Verlyn Klinkenborg's "novel" of nature — Timothy; or, Notes of an Abject Reptile — is told by a tortoise held captive in an 18th-century British garden. It plods, like poetry in slow motion. At times frustrating. But deliberate, in both senses of the word. Intentional, planned. And slow, careful. Like the narrator's voice in Forrest Gump. Often the conceit works brilliantly. Philosophy and language sparkle as Timothy explains how he escapes his prison:
The true secret? Walk through the holes in their attention. Easier at my speed than at any faster rate. At evening, larkers stalk the wheat fields, nets spread. Bits of mirror flash behind them. Larks fly into the glittering — and the nets. Larkers cage them. Off they go to wealthy tables, waiting mouths, in Tunbridge and Brighthelmstone.
So it is with humans. Quickness draws their eye. Entangles their attention. What they notice they call reality. But reality is a fence with many holes, a net with many tears. I walk through them slowly. My slowness is deceptively fast.

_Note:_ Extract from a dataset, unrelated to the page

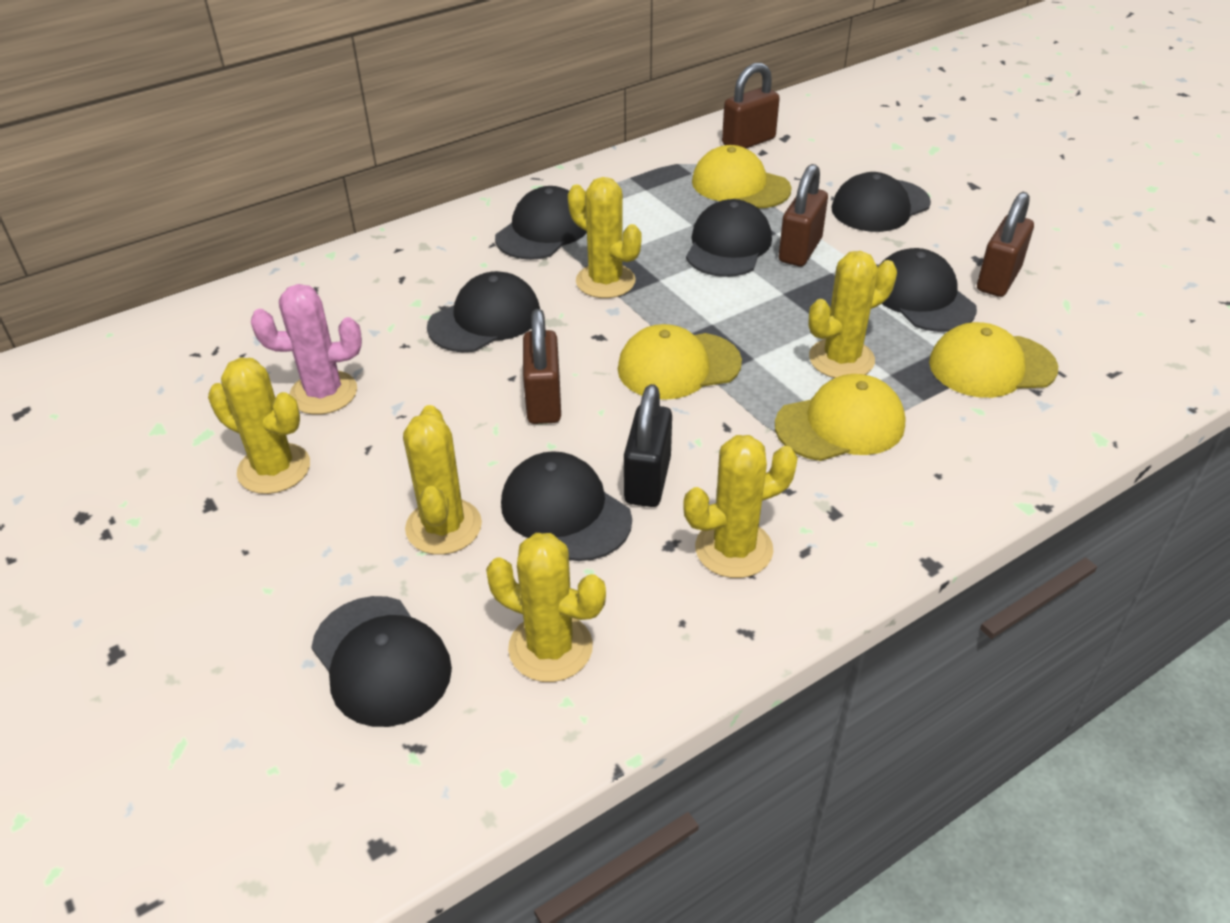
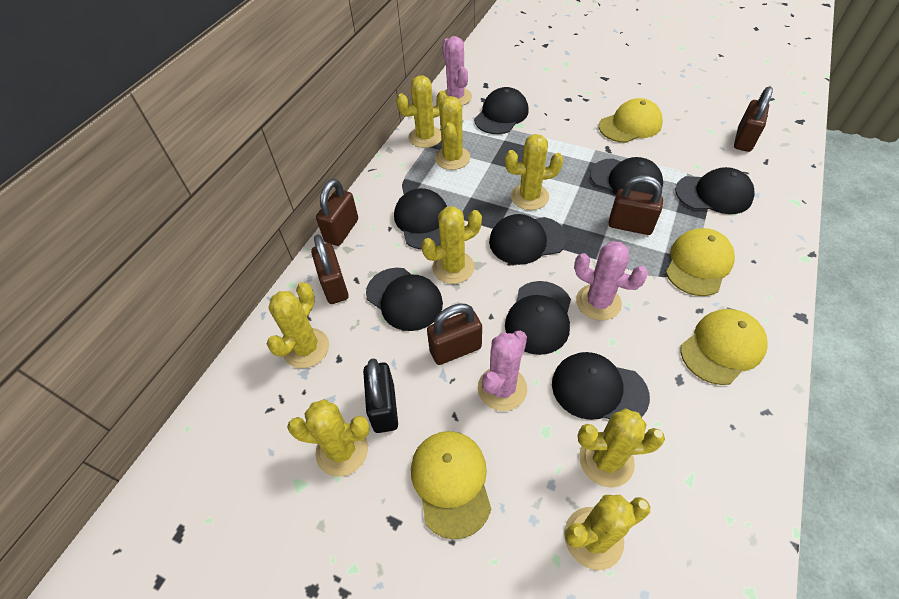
black cap: 7 -> 8
brown padlock: 4 -> 5
pink cactus: 1 -> 3
yellow cactus: 6 -> 8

Soon he is recaptured. Back to crawling the garden. Likewise, his story crawls. Timothy is a novelization of Gilbert White's journals and his Natural History and Antiquities of Selborne. Commentaries on the flora and fauna around a small English village. Notes on weather and country life by a rural curate. Early amateur naturalist. Fascinating, to a point. Worth reading. When there's time, ample time, to offer it.
Near the end of his fictionalized life Timothy yearns for escape from the planned. Spurns the artificial. Dreams away the regimentation of man. Klinkenborg, as he so often does, illuminates the magic of life, the great universe beyond all fences:
I wish to live again in a place that is not a map of the gardener's mind. Book of nature, as humans love to think of it. But where I wish to live is not a book at all. Not an argument for the being and attributes of an unnecessary god. Not a theorem, hypothesis, or demonstration. Merely itself.
Like the joys of the wilderness. Trail and forest. Stream and sky. No buying or selling. The simplest things. Simply for themselves.